### Texto extraído:

·····

E então vai entender

E então vai entender Trazer para casa E então vai entender tem uma história tão breve quanto a própria história do livro. Já depois de ter escolhido a leitura que havia de seguir Aprender a rezar na Era da Técnica, à saída da biblioteca, lá estava exposto este título de Claudio Magris. Atendendo a que é um dos nomes do cartaz do LEV e que não tinha lido nada do autor, achei que era o momento certo para o descobrir. Saltemos então de uma pequena história para a outra, a trazida pelas palavras de Magris. E então vai entender apresenta-se quase como um desabafo, uma catarse, de uma mulher já depois da morte (não há disso uma indicação clara, mas o leitor, quando livre de escolher caminhos, lá tem que tomar as suas decisões). Do outro lado, o lado dos vivos, ficou um autor que tinha nesta mulher a sua musa inspiradora. Era dela que sorvia as histórias e as experiências, era por estar com ela que as vivia e escrevia. Talvez haja, como se diz que há em toda a escrita ficcionada, algo de autobiográfico neste personagem, algo de Claudio Magris.

·····

### Material em estudo:
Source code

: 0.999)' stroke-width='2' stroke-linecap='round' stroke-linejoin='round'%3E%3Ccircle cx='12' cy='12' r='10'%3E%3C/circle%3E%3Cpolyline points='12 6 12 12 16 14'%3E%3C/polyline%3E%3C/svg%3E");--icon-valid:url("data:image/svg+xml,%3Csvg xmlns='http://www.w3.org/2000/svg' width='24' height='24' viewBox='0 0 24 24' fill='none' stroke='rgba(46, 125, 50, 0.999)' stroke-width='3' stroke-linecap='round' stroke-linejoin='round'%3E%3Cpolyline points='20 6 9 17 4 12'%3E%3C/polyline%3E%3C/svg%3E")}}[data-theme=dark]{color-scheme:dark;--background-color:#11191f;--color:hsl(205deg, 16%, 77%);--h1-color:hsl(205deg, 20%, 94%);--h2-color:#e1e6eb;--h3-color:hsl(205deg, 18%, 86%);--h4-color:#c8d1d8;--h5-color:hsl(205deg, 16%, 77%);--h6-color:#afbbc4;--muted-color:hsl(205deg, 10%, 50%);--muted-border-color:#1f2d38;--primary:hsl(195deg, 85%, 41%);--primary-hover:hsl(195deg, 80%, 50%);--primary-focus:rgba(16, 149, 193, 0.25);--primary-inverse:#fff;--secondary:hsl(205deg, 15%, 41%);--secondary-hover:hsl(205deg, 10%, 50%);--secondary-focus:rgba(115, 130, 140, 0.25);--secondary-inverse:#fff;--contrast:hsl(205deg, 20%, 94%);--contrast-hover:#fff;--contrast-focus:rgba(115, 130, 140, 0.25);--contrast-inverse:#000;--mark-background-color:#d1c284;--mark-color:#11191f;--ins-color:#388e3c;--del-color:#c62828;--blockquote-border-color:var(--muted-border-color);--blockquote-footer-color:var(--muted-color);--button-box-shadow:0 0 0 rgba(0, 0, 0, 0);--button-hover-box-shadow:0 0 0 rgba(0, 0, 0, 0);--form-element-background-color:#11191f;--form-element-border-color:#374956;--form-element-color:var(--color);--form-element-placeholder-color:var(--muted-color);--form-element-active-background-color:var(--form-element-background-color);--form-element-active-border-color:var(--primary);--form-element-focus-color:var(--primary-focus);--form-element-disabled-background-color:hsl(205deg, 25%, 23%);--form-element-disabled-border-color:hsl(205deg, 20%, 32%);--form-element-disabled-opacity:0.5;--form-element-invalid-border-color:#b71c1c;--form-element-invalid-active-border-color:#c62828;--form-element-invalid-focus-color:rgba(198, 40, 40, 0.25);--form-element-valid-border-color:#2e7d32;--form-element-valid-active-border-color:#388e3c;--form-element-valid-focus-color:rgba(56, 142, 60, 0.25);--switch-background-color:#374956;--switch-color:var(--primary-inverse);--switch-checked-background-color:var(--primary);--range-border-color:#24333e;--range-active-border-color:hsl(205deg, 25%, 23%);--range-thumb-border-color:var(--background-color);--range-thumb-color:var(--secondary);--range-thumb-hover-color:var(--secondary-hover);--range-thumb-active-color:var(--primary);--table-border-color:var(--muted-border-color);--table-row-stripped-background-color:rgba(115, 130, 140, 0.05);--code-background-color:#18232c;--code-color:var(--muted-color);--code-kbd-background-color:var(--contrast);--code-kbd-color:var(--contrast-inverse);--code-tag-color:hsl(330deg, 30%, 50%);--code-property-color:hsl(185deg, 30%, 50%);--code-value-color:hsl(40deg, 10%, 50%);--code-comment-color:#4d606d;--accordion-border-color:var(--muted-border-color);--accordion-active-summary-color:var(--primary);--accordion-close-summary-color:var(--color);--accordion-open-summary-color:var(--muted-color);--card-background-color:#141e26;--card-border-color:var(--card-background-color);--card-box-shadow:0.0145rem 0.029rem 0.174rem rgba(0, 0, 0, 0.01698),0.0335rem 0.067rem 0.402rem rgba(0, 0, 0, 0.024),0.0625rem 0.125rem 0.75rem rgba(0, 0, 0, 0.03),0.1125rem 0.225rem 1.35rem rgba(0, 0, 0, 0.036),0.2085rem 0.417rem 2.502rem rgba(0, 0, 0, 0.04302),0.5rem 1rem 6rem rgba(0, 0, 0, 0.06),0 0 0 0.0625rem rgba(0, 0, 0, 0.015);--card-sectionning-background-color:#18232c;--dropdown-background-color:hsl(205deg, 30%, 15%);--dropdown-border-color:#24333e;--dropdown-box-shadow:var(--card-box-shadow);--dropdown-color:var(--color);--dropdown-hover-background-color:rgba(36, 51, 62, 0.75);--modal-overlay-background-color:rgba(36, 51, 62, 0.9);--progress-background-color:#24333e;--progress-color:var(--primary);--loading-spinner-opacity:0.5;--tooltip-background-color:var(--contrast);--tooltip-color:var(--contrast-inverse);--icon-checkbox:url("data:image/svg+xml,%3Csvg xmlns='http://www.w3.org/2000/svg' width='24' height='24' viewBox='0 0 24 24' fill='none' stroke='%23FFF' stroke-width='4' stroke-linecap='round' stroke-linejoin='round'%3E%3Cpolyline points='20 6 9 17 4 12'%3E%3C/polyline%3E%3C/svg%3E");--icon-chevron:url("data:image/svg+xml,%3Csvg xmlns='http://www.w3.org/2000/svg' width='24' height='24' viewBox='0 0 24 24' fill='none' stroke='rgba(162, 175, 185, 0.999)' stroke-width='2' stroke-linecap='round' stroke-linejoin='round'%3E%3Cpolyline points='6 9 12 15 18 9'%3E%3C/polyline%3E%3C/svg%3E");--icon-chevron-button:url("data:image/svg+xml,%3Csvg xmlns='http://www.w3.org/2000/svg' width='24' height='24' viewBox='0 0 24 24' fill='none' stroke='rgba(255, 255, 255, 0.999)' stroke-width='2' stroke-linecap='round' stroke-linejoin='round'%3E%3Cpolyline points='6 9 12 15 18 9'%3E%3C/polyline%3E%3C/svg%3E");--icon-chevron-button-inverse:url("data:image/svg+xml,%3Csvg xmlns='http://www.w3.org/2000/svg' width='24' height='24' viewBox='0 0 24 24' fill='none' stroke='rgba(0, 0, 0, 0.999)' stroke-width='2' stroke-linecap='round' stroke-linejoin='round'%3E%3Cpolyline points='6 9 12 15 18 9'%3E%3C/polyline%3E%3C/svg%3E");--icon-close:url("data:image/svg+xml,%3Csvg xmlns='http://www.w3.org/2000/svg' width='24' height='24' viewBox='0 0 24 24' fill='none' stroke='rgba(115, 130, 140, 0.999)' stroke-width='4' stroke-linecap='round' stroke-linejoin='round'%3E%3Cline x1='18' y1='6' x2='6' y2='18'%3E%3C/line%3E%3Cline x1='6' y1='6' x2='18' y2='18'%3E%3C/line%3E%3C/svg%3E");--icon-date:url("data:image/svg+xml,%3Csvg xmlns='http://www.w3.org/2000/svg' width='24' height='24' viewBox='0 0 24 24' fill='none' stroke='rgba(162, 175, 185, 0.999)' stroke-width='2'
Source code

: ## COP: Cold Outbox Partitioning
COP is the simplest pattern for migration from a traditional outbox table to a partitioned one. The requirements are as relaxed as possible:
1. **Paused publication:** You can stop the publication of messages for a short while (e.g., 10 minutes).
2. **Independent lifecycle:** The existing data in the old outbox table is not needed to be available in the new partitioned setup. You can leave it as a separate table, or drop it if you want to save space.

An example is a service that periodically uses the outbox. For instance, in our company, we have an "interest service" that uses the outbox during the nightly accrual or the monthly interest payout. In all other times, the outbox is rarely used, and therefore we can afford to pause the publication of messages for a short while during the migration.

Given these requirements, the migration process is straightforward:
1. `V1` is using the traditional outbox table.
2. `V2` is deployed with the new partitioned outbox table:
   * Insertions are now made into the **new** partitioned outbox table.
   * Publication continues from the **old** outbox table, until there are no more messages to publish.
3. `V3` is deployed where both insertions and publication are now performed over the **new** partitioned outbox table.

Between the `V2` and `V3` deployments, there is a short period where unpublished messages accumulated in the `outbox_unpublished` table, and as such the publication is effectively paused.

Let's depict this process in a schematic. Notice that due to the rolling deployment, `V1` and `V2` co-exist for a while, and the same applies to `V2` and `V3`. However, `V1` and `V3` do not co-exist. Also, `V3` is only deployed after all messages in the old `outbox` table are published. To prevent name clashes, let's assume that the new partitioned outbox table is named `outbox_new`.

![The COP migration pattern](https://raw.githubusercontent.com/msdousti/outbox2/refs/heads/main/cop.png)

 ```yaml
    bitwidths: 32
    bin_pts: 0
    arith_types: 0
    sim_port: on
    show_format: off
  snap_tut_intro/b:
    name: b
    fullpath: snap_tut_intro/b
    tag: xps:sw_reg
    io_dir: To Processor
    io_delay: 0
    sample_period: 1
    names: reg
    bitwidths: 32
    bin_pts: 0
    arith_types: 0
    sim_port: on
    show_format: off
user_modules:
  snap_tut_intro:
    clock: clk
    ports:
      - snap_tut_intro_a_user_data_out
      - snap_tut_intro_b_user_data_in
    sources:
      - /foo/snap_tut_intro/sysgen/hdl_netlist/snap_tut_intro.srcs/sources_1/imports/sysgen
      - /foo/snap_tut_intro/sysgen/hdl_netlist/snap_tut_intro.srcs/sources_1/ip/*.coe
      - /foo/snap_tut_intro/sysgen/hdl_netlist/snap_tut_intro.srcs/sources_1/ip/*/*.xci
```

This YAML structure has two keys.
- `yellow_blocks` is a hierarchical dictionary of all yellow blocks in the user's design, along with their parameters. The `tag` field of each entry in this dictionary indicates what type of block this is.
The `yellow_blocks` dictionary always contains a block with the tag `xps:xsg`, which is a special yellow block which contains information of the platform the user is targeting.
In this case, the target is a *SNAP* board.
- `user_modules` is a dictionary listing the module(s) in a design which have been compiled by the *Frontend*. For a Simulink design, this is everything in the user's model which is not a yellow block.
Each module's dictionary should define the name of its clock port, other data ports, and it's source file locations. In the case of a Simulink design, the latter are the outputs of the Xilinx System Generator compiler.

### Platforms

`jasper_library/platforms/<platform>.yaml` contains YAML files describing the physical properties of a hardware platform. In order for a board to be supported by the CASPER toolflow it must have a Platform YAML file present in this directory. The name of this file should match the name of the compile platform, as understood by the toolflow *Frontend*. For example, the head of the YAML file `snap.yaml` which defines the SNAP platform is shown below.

·····

### Trabalho proposto:
[A] Responda a estas perguntas sobre o texto acerca de «E então vai entender»:
(i) Que livro já tinha sido escolhido como leitura seguinte antes de este título aparecer?
(ii) Em que cartaz consta o nome de Claudio Magris?
(iii) Segundo o texto, como se apresenta o livro?
[B] Escreva a continuação do texto acerca de «E então vai entender», começando logo a seguir à última frase.

### Respostas aos exercícios:
[A]
(i) Aprender a rezar na Era da Técnica.
(ii) No cartaz do LEV.
(iii) Apresenta-se quase como um desabafo, uma catarse, de uma mulher já depois da morte.

[B]
É dessa forma, então, que regressamos a uma história de amor e a muitas confissões deste mesmo amor. Sem grandes artifícios de escrita para além do fazer do narrador um personagem para lá da vida, o desabafo lê-se e entende-se bem, mas não veio para perdurar na memória. Talvez encontremos mais de Magris numa próxima leitura.